Though her disfiguration was momentary, it was not lost on your discerning eye. Something’s not right. You grab her arm.
“Who are you?” you inquire.
At the touch of your human hands, the creature in your grasp morphs into its true, alien form. It lets out an atavistic shriek, the sound of which causes a portal to open in the middle of Ho Plaza. Your new friend wriggles free and jumps into the void before you, from which three new aliens appear.
You, in your disoriented state, enter what you believe to be a battle stance, but the aliens appear harmless. Weirdly enough, they only have cell phones and wired earbuds.
“I am a metaphor for your comfort zone,” booms the first. “I know, a bit on the nose.” It presents you with the following playlist:
- Lucy Dacus: "Night Shift"
- Big Thief: "Real Love"
- Fiona Apple: "Paper Bag"
- Nico: "These Days"
- Cocteau Twins: "Heaven or Las Vegas"
- Weyes Blood: "Andromeda"
- The Sundays: "You're Not The Only One I Know"
- The Smiths: "Well I Wonder"
- Elliott Smith: "Waltz #2 (XO)"
- Jeff Buckley: "Last Goodbye"
- Radiohead: "Let Down"
- Fleetwood Mac: "Silver Springs"
You turn to the second alien.
“I am a metaphor for your drive to discover more music.” It presents you with a list of artists you’ve seen before and have been meaning to check out:
- Slowdive: "Machine Gun"
- Built To Spill: "Randy Described Eternity"
- Black Country, New Road: "Haldern"
- Björk: "Unison"
- LSD and the Search for God: "Starting Over"
- Sweet Trip: "Dsco"
- Massive Attack ft. Elizabeth Fraser: "Black Milk"

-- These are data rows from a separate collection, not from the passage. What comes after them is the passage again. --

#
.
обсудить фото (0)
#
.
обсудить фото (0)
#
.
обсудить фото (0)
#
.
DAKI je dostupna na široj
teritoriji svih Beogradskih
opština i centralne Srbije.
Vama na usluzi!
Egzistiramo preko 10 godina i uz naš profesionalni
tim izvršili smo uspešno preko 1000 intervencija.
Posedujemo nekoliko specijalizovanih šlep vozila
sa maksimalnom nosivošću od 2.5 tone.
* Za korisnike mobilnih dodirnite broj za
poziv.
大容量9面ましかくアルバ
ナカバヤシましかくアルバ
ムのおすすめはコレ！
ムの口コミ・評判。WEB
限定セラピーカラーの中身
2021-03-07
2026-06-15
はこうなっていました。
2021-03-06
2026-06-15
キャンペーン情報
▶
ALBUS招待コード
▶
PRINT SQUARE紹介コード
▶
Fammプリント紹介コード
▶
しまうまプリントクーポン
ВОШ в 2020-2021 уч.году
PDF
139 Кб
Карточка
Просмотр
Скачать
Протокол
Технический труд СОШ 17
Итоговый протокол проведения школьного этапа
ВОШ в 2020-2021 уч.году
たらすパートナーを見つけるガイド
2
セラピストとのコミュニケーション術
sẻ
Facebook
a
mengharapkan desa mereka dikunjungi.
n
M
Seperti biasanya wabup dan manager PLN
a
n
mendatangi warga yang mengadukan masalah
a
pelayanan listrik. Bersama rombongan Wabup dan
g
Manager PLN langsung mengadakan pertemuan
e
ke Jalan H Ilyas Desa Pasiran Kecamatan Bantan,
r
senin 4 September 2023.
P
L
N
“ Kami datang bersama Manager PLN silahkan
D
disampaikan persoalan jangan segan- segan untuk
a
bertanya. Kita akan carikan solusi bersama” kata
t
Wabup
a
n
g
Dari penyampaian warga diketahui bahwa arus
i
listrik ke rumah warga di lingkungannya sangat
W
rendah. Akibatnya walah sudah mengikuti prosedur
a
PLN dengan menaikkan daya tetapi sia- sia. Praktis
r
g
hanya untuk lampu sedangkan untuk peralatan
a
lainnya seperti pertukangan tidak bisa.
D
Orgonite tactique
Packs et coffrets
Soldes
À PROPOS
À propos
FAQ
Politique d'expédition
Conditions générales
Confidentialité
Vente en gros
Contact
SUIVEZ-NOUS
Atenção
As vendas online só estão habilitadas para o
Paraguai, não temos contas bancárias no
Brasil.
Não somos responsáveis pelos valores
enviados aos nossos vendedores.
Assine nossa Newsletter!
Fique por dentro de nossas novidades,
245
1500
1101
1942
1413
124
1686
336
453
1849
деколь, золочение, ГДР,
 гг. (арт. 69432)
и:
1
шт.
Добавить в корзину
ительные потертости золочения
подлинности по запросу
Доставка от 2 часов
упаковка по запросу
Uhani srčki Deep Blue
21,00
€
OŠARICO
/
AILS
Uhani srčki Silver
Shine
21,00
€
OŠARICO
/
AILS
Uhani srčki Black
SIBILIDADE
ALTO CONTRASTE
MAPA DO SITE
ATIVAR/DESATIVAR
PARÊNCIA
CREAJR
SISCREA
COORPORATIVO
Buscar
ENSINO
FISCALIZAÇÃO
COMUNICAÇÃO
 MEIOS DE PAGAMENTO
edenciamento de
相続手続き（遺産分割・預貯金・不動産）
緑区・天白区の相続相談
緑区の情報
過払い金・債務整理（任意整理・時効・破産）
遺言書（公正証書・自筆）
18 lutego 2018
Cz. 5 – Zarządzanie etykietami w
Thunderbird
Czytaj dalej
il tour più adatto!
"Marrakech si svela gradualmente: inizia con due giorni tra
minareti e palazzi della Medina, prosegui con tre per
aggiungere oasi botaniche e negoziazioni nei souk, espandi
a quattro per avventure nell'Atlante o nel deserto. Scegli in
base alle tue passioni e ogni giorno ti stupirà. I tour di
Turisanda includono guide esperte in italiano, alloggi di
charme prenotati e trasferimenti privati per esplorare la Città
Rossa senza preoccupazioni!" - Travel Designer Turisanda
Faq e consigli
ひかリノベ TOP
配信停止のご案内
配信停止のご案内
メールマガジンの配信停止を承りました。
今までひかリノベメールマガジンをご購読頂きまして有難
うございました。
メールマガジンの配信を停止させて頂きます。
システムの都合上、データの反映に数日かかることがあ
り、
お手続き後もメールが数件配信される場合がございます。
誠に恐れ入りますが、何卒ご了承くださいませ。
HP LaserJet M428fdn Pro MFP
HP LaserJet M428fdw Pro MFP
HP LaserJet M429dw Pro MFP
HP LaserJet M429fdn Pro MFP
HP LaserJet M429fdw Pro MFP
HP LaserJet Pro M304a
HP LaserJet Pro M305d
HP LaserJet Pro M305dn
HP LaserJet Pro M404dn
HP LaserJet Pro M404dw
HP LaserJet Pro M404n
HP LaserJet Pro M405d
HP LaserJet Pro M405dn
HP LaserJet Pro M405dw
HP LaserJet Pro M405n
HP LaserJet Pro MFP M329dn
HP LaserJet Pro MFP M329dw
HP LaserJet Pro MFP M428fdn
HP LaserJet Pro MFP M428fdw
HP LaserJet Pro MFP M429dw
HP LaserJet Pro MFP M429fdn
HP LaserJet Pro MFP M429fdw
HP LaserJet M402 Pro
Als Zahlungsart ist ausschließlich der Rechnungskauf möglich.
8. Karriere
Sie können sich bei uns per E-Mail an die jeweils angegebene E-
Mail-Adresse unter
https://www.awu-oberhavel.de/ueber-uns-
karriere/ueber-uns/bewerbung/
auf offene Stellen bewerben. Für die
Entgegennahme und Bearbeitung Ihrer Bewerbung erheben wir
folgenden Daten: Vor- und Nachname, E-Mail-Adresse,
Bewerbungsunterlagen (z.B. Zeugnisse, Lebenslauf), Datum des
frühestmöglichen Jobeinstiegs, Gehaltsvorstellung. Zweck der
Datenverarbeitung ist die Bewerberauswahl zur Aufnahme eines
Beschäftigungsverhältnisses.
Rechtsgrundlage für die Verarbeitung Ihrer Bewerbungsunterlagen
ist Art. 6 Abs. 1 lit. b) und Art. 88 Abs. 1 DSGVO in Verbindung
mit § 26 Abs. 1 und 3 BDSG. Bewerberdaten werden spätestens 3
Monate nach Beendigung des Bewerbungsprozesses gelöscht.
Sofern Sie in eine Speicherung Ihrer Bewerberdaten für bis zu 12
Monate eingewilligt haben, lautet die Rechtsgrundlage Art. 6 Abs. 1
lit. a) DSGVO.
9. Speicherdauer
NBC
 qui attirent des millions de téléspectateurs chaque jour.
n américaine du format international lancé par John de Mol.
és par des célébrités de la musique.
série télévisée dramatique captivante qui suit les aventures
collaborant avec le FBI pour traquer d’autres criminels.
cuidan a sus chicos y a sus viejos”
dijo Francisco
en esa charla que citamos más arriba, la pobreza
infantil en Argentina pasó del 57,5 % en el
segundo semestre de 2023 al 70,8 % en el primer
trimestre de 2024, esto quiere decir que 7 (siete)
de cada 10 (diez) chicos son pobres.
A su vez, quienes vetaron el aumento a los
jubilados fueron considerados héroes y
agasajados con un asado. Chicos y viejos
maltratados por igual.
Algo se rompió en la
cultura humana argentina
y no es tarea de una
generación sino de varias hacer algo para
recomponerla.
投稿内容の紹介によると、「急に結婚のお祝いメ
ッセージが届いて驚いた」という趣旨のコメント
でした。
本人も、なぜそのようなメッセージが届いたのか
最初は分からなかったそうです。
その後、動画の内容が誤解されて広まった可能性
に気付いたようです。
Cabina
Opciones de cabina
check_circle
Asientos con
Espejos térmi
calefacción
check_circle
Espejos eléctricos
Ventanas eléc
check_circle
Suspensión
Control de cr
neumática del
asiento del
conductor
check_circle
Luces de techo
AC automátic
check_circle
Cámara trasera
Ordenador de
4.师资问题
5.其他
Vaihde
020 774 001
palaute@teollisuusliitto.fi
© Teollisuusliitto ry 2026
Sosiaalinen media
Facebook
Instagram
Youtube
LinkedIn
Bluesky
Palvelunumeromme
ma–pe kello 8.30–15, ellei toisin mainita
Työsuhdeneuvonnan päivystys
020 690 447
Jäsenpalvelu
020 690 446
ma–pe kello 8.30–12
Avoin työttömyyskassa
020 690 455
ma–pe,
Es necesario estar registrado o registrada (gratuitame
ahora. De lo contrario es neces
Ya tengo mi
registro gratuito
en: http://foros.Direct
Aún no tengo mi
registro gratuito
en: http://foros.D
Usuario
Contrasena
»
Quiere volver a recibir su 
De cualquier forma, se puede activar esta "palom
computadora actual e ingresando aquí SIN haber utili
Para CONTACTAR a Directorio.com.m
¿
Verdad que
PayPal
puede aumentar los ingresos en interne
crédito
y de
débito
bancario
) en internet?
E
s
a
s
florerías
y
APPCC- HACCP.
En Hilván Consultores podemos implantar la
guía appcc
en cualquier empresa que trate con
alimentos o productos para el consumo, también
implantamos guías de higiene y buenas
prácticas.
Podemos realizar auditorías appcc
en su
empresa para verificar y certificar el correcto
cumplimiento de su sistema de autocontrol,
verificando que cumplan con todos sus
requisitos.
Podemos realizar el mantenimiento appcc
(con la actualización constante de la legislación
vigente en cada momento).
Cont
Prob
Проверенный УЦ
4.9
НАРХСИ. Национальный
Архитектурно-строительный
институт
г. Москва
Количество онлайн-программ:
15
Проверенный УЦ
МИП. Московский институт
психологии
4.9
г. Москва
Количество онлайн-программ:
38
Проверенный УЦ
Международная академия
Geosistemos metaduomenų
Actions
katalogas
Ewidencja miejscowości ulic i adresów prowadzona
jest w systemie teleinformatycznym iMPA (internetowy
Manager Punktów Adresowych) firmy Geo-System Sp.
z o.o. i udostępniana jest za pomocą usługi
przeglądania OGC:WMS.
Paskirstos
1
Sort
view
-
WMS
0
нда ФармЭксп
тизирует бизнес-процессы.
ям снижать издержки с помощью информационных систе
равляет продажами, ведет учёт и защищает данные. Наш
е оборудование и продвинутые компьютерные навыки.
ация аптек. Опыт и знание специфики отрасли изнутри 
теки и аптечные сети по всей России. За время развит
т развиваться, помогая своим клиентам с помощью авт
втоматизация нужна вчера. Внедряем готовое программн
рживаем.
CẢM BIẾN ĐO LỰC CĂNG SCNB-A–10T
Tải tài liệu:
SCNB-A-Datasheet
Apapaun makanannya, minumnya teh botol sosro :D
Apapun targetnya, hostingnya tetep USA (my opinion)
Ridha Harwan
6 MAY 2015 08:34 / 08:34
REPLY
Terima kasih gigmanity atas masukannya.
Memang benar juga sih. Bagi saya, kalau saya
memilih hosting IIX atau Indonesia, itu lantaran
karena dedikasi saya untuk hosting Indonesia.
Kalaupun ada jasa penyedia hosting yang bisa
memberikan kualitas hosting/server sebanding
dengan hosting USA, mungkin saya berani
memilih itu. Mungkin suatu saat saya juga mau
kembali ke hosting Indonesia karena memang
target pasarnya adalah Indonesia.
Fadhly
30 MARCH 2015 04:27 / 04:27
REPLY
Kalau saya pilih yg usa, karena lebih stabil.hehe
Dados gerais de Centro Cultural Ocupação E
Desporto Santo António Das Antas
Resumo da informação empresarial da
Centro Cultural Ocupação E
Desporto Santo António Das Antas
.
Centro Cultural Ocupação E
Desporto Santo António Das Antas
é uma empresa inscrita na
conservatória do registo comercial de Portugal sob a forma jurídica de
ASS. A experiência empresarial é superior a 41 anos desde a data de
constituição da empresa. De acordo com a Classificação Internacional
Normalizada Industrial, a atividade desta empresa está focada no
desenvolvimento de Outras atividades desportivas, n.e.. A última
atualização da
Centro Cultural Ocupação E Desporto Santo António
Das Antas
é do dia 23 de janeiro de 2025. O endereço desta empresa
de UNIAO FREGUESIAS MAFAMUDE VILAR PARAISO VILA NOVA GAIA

- Broken Social Scene: "Cause = Time"
- Ethel Cain: "For Sure"
- Angel Olsen: "Lark"
- LCD Soundsystem: "Get Innocuous!"
- King Crimson: "Starless"
Finally, you turn to the third alien. “I am a metaphor for radical change and self-innovation,” it proclaims. It presents you with a cryptic list of songs:
- Slint: "Good Morning Captain"
- Have A Nice Life: "Earthmover"
- American Football: "Stay Home"
- Swans: "The Sound"
- Carissa's Wierd [sic]: "They'll Only Miss You When You Leave"
- Unwound: "Below the Salt"
- Sigur Rós: "Ný batterí"
- Bark Psychosis: "Eyes And Smiles"
- black midi: "Sugar/Tzu"
- Ashra: "Deep Distance"
- CAN: "Halleluhwah"
- Godspeed You! Black Emperor: "BABYS IN A THUNDERCLOUD" (Bandcamp)
The three aliens then shuffle through the portal whence they came and leave forever. You look around, but nobody else seems to have witnessed what just occurred. You do a double-take before walking away. Mondays, am I right?